The Wall Street Misread
Reacting to data from two to six months ago on a dog-year timescale.
Alongside the GitHub announcement, stocks tied to OpenAI and AI broadly got hammered on a WSJ report that OpenAI missed key revenue and user targets toward the end of last year and start of this one. That's worth noting — but the report is ancient history by AI standards. Codex user growth has gone 20x this year, from around 200,000 users on January 1st to 4 million the week before GPT-5.5 launched. The broader bubble-narrative shift is similarly telling: the bears have now abandoned "revenue growth looks weak" in favor of "revenue is great but subsidized." At some point you have to wonder if they just need the bubble to exist. That said — what Wall Street thinks does matter, because financing the continued buildout of compute depends on market confidence.
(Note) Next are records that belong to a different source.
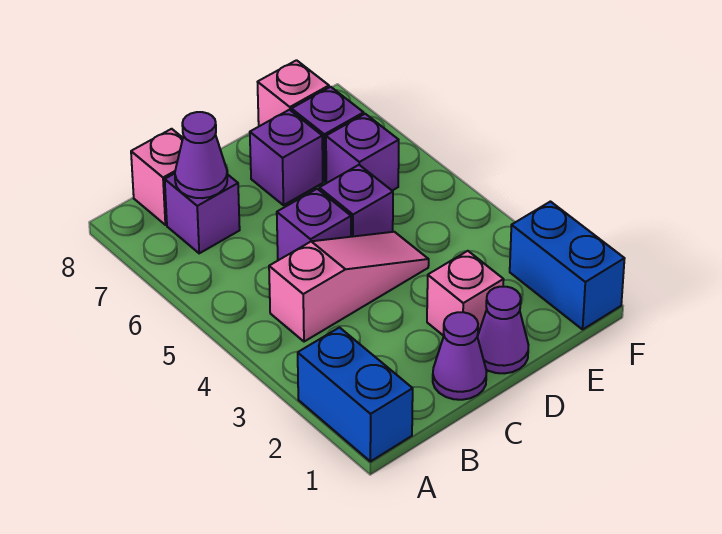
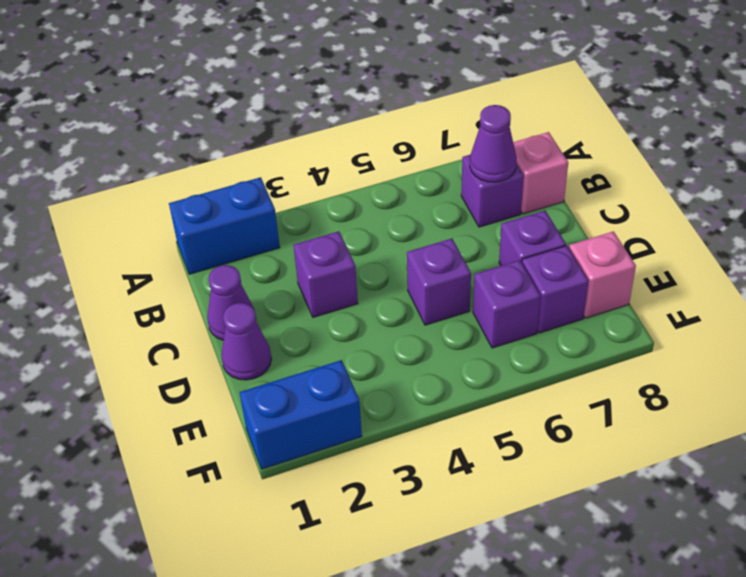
pink slope B4:D4 level 1 top B -> none
purple brick C5 level 1 -> purple brick C3 level 1
pink brick D2 level 1 -> none

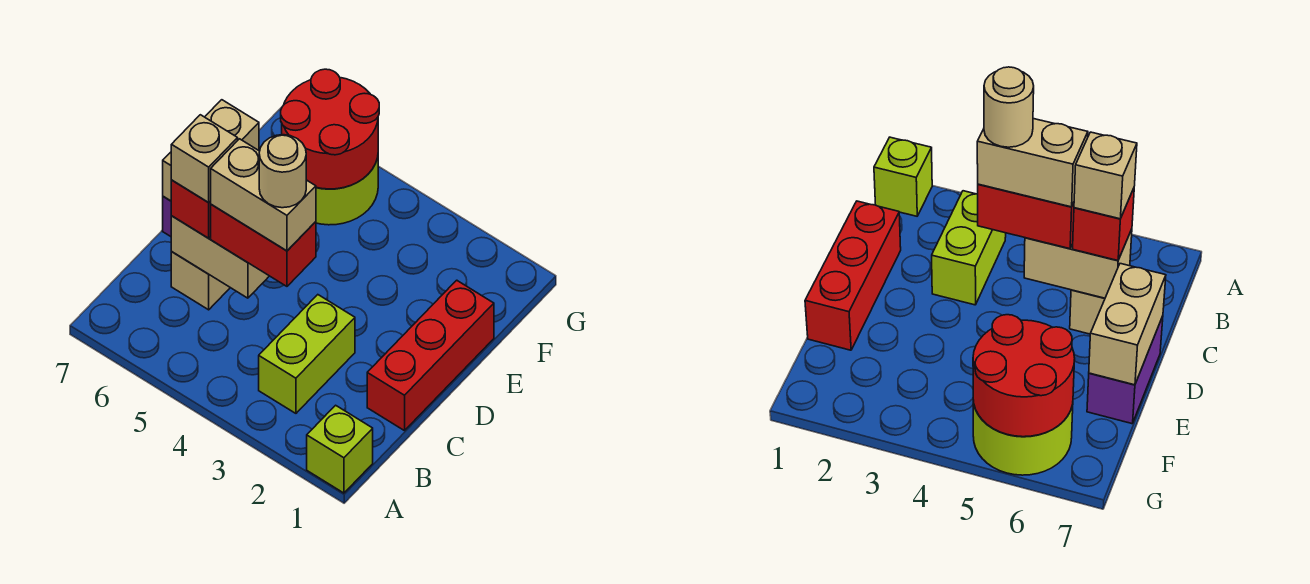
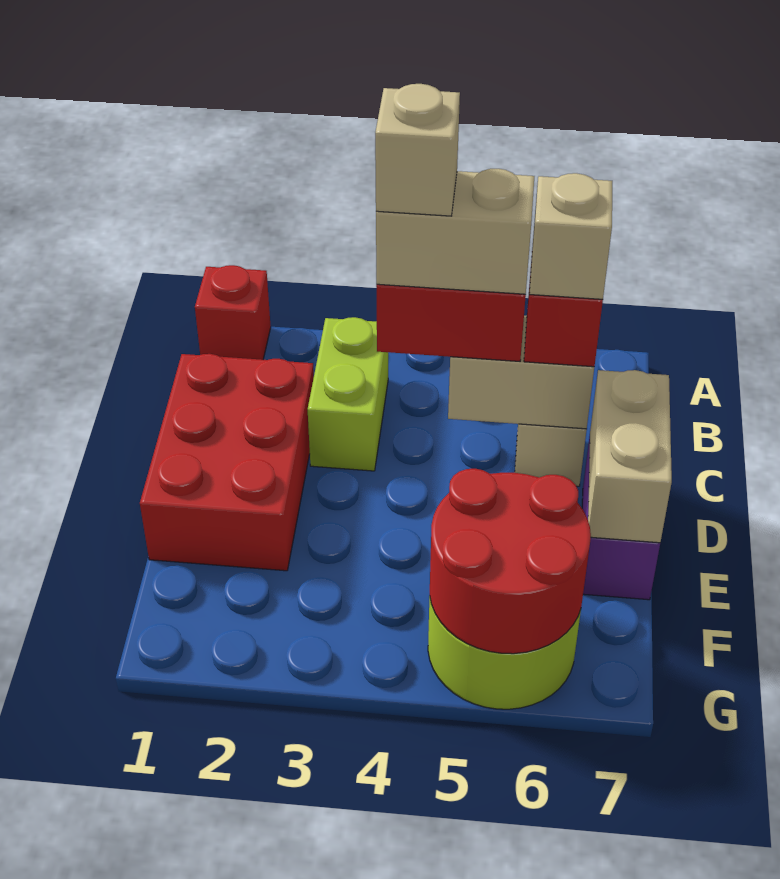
lime brick A1 level 1 -> red brick A1 level 1
red brick C1:E1 level 1 -> red brick C1:E2 level 1
tan round brick C4 level 5 -> tan brick C4 level 5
The More Interesting Implication: OpEx to CapEx
This isn't a layoff. It's the transition from neurons to silicon.
The market implications of the subsidy era ending are actually the least interesting part. What matters more is the structural shift from headcount to AI spend — and what that really means for jobs. In three consecutive months of listener pulse data (January, February, March), cost savings didn't appear anywhere on the list of primary AI benefits. Time savings as the top benefit dropped from 19.7% to 12.7%; new capabilities as the top benefit rose from 21.9% to 29.3%. If AI adoption is being driven by capability unlocks rather than cost reduction, the shape of labor displacement looks very different from the doomsday framing. There's also an underappreciated irony: the physics constraints driving this cost reckoning — grid limitations, component shortages, data center buildout timelines — may end up doing more to slow AI diffusion than any open letter ever has.
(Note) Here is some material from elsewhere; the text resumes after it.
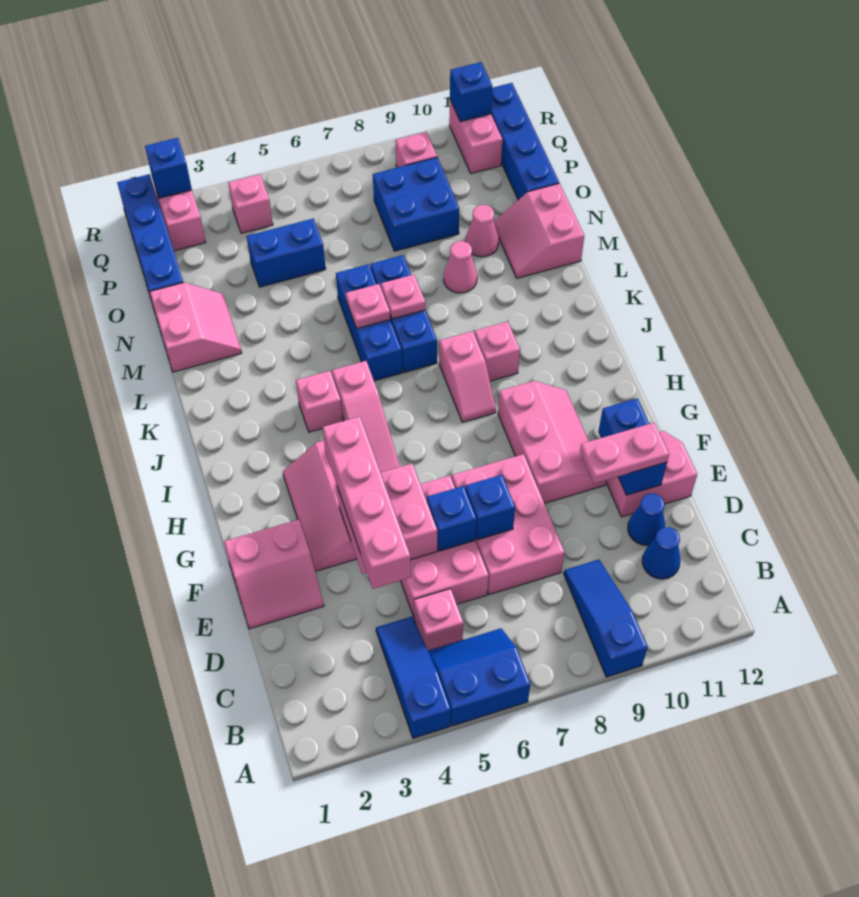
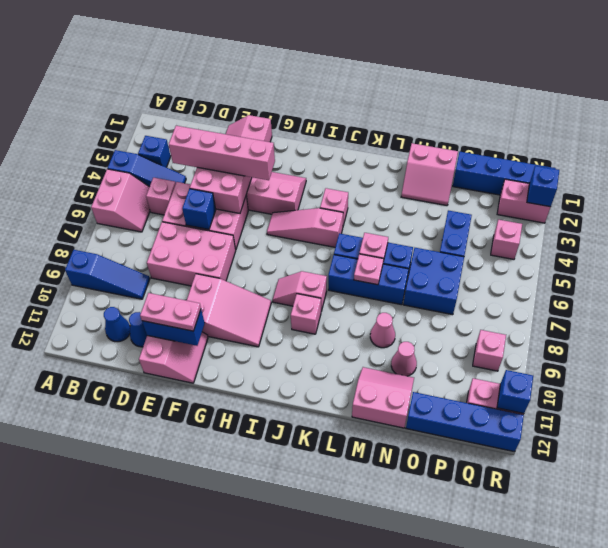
blue slope A5:B6 level 1 top A -> pink slope A5:B6 level 1 top A
blue brick E7 level 2 -> blue brick B3 level 1
pink plate E10:E11 level 3 -> pink plate E11:F11 level 3
pink slope F9:H10 level 1 top 9 -> pink slope F9:H10 level 1 top F
blue brick O8:P9 level 1 -> blue brick N6:O7 level 1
Cheaper Models Are About to Have a Moment
"Intelligence per unit of cost" is the new benchmark that matters.
As companies start to feel the real cost of frontier tokens, lower-cost models are going to get a hard look. This has been happening quietly for a while — Brian Chesky said Airbnb uses Alibaba's Qwen because it's "fast and cheap," and Cursor has confirmed using Kimi K2.5 as the base for their internal model. The AEI reported that one in four YC Winter 2025 companies used AI to write 95% of their codebase, some via fine-tuned Chinese models. The Menlo VC state of AI report puts open source at about 11% of enterprise LLM API use today, with Chinese open source at roughly 1% overall — but those numbers are from Q4 and are almost certainly moving. The more interesting question for most companies isn't whether to use Qwen or Deepseek — it's whether their current systems were designed with any cost intentionality at all.

Five Practical Steps for Enterprises

For companies already mid-workflow-transformation, here are five moves to get ahead of rising model bills.
1. Find the AI spending leaks — audit every use case and task for where a frontier model is doing work a cheaper one could handle.
2. Run a cheap model bake-off — build a framework to test smaller, more efficient, and open models against your key tasks and against each other.
3. Create a Model Sommelier role — give one person ownership of this ongoing selection process, tracking price changes, new releases, and task-specific performance.
4. Build escape hatch architecture — design systems that route routine work to cheaper models but can escalate to frontier models (or humans) for low-confidence, sensitive, or high-value cases.
5. Build an AI cost scoreboard — make agent economics visible across teams, integrate cost metrics with performance data, and celebrate the wins.